- Exercise
Find each line below containing the word "clothing" and copy it.

(Exercise materials Opens)

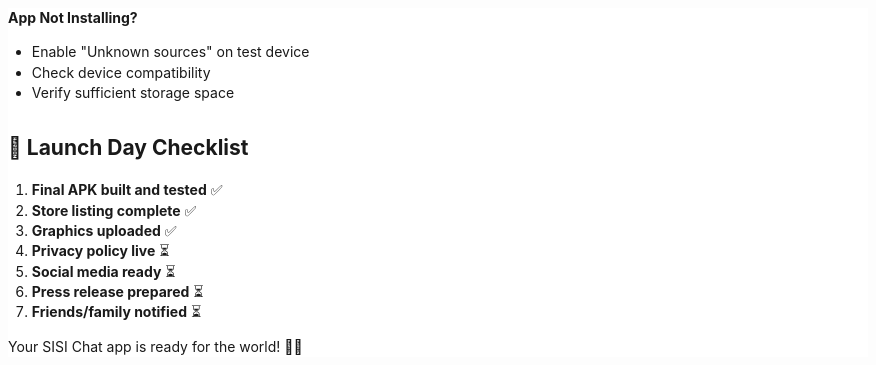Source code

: **App Not Installing?**
- Enable "Unknown sources" on test device
- Check device compatibility
- Verify sufficient storage space

## 🎉 Launch Day Checklist

1. **Final APK built and tested** ✅
2. **Store listing complete** ✅
3. **Graphics uploaded** ✅
4. **Privacy policy live** ⏳
5. **Social media ready** ⏳
6. **Press release prepared** ⏳
7. **Friends/family notified** ⏳

Your SISI Chat app is ready for the world! 🚀🧡
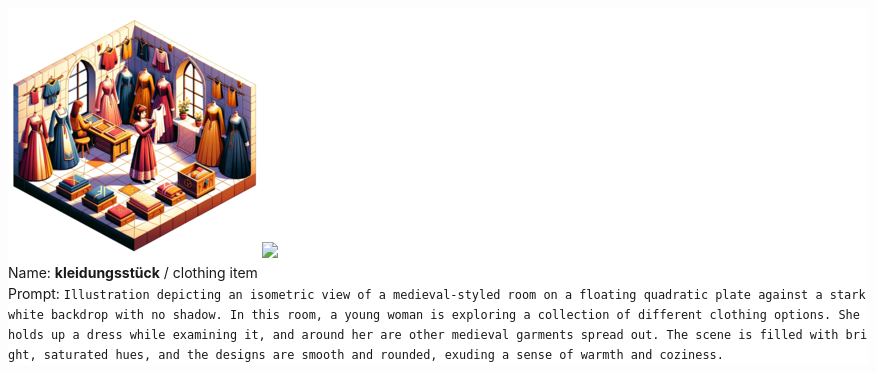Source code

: ![](kleidungsstueck.png) <img src="../web/card_imgs_600px/karte_kleidungsstueck.png" height="250px">  
Name: **kleidungsstück** / clothing item  
Prompt: `Illustration depicting an isometric view of a medieval-styled room on a floating quadratic plate against a stark white backdrop with no shadow. In this room, a young woman is exploring a collection of different clothing options. She holds up a dress while examining it, and around her are other medieval garments spread out. The scene is filled with bright, saturated hues, and the designs are smooth and rounded, exuding a sense of warmth and coziness.`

(Exercise materials Closes)

- Exercise output
Name: **kleidungsstück** / clothing item  
Prompt: `Illustration depicting an isometric view of a medieval-styled room on a floating quadratic plate against a stark white backdrop with no shadow. In this room, a young woman is exploring a collection of different clothing options. She holds up a dress while examining it, and around her are other medieval garments spread out. The scene is filled with bright, saturated hues, and the designs are smooth and rounded, exuding a sense of warmth and coziness.`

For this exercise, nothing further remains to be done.